In bringing meal and rest period claims on behalf of their clients, the plaintiffs’ bar has long argued that merely because there was an alleged meal or rest period violation, there were also “derivative” statutory violations entitling their clients to additional penalties. By arguing that an employer is also on the hook for such penalties, plaintiffs’ attorneys argue that the potential exposure is greater. And with greater potential exposure, employers will be more inclined to settle – or so the rationale goes.
These purported “derivative” violations have come in at least two forms. One type of “derivative” violation the plaintiffs’ bar has advanced is the theory that, because an employee was allegedly denied a meal or rest period, and because the employee would thus be owed an hour of “premium” pay for such a violation, the employee’s wage statement was not accurate because it did not show the premium pay the employee allegedly should have been paid, but was not.
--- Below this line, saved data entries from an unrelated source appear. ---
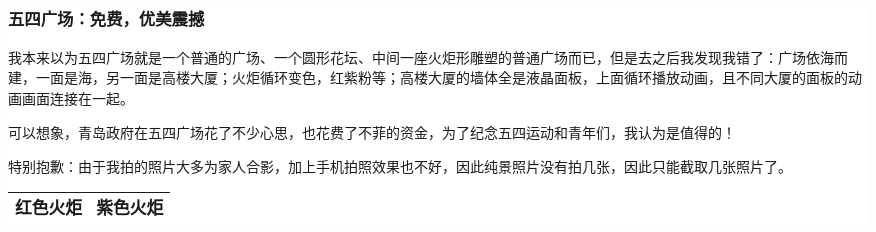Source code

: ### 五四广场：免费，优美震撼
我本来以为五四广场就是一个普通的广场、一个圆形花坛、中间一座火炬形雕塑的普通广场而已，但是去之后我发现我错了：广场依海而建，一面是海，另一面是高楼大厦；火炬循环变色，红紫粉等；高楼大厦的墙体全是液晶面板，上面循环播放动画，且不同大厦的面板的动画画面连接在一起。

可以想象，青岛政府在五四广场花了不少心思，也花费了不菲的资金，为了纪念五四运动和青年们，我认为是值得的！

特别抱歉：由于我拍的照片大多为家人合影，加上手机拍照效果也不好，因此纯景照片没有拍几张，因此只能截取几张照片了。

| <big>红色火炬</big> | <big>紫色火炬</big> |
| ----------------- | ------------------ |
That theory has been nonsensical from the get-go because it ignored the primary purpose of California’s wage statement law – that employees be provided a statement showing a calculation of the wages that they were actually paid. Nevertheless, the plaintiffs’ bar continued to push this theory. Understandably so – the maximum statutory penalty for wage statement violations is $4,000. And that would be for just one employee.
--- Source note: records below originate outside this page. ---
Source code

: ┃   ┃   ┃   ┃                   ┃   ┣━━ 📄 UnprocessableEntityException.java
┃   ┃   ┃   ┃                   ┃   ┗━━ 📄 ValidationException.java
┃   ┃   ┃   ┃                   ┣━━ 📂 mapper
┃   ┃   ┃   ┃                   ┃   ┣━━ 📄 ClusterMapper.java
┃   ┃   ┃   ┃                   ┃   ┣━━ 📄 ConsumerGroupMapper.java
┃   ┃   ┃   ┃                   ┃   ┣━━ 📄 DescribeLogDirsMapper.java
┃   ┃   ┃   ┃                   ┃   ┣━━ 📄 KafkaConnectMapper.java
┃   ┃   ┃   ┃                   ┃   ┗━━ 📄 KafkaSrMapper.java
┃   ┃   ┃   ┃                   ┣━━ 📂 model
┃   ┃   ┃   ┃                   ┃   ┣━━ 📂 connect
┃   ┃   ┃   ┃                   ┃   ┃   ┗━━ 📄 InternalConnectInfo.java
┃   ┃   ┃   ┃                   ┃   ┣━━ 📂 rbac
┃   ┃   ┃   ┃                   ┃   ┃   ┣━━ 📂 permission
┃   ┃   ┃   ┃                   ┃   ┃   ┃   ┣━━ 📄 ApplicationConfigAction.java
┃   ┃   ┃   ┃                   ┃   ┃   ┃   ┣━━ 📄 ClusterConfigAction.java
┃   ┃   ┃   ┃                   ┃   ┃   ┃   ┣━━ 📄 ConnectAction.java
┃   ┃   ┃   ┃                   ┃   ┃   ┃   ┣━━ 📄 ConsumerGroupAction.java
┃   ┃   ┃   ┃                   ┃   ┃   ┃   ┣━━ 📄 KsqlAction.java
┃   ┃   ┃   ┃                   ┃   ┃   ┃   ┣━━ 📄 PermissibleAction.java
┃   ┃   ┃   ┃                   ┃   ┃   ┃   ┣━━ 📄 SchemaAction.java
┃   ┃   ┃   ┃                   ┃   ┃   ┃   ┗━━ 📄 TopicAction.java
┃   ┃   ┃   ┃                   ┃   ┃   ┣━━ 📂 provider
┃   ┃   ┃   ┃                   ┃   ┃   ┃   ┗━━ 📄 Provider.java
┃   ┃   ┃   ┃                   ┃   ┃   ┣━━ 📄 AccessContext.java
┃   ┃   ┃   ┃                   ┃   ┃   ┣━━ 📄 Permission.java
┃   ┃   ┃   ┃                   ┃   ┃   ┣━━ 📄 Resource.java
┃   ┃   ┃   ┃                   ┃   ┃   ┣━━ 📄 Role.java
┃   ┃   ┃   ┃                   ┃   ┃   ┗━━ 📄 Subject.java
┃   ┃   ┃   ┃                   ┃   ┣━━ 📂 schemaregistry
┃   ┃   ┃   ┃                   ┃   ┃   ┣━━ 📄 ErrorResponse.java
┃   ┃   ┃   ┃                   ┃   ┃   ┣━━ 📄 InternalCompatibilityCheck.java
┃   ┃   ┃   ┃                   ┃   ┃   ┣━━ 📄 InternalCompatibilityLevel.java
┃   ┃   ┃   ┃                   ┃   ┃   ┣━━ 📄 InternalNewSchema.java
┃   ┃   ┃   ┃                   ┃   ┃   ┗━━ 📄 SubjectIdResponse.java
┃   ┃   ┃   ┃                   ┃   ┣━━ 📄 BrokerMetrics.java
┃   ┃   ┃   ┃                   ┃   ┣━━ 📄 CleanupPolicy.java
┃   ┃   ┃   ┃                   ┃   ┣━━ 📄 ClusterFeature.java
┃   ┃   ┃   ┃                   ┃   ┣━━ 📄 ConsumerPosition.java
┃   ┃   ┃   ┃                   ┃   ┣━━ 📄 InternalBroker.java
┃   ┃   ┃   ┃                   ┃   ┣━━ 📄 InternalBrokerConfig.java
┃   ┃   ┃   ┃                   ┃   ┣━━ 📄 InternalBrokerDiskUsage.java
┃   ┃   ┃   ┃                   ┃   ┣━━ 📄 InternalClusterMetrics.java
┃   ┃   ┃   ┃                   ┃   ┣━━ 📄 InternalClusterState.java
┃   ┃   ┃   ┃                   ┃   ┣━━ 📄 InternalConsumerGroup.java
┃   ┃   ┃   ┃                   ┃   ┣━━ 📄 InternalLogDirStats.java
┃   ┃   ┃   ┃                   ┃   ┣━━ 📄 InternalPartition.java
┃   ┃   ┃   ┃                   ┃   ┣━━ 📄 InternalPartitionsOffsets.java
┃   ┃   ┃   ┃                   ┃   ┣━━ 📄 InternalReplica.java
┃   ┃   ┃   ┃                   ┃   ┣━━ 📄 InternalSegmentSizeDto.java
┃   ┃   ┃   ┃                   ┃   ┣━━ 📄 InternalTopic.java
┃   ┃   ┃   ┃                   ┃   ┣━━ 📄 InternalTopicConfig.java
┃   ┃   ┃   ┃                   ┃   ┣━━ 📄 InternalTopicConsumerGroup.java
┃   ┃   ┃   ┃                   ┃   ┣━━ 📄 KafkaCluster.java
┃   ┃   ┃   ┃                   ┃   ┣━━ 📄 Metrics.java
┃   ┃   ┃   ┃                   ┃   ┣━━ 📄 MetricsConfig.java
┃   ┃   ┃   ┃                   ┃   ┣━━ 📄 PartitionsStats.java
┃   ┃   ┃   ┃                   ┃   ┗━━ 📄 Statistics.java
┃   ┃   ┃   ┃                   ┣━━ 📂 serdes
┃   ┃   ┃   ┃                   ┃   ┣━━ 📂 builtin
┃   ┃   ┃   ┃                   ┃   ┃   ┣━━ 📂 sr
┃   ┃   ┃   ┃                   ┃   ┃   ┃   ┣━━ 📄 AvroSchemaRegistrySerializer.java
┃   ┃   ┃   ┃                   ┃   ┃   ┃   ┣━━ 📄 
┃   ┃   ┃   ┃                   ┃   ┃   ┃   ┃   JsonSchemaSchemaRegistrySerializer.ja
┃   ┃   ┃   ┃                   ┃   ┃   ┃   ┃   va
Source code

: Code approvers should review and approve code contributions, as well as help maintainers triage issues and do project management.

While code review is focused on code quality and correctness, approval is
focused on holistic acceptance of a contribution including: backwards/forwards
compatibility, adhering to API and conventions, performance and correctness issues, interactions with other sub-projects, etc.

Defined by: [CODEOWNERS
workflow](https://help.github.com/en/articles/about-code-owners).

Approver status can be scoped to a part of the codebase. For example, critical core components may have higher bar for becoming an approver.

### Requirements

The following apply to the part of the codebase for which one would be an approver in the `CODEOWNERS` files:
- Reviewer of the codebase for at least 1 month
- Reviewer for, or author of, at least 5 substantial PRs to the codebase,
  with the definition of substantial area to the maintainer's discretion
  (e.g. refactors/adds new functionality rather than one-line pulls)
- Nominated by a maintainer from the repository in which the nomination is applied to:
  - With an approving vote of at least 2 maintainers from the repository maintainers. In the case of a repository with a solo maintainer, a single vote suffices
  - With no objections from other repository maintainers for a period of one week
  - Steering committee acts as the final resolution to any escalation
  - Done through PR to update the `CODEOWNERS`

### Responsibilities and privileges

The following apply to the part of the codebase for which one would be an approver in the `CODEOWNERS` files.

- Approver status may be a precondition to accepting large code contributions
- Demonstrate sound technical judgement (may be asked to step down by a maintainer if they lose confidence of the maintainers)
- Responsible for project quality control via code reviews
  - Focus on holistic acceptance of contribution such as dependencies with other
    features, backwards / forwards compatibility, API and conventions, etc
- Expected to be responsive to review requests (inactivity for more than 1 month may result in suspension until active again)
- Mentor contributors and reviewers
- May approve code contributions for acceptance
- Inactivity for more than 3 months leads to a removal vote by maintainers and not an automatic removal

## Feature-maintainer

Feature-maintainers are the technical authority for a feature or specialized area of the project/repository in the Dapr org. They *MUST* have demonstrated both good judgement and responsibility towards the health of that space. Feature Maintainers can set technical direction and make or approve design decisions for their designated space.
Another type of “derivative” violation promoted by the plaintiffs’ bar is similar to the above – that is, where an employee would be owed an hour of “premium” pay for an alleged meal or rest period violation, and the employee resigned or was involuntarily terminated and not paid that premium pay with their final wages, that “waiting time” penalties are also owed. But more than seven years ago, the California Supreme Court confirmed that a meal or rest period claim is not a claim brought for the nonpayment of wages. So even if a meal or rest period premium constituted a “wage” for some purposes, a failure to pay such a premium would not constitute a failure to pay wages due at the end of employment. Still, the plaintiffs’ bar continued to push this theory. And again, understandably so – the maximum statutory penalty for waiting time violations is 30 days’ worth of pay at the employee’s daily rate of pay. For an employee working 8 hours per day at $20 per hour, that would be $4,800. Again, that would be for just one employee.
These issues have been frequently litigated over the years, with federal district courts coming out on either side, surely leading some employers to settle for greater amounts than they should have. But on September 26, 2019 in Naranjo v. Spectrum Security Services, Inc., the California Court of Appeal may have put an end to these disputes. The Court expressly held that a failure to pay meal or rest period premiums cannot support a claim for derivative wage statement penalties or waiting time penalties. That is significant because employers now have sufficient ammunition to push back on these theories that have been pursued by plaintiffs’ attorneys to drive up settlement costs.
Whether the plaintiff seeks review from the California Supreme Court, and whether the California Supreme Court reverses Naranjo, is uncertain. For now, at least, Naranjo should provide California employers with ammunition to dispose of certain claims and to resolve cases more reasonably.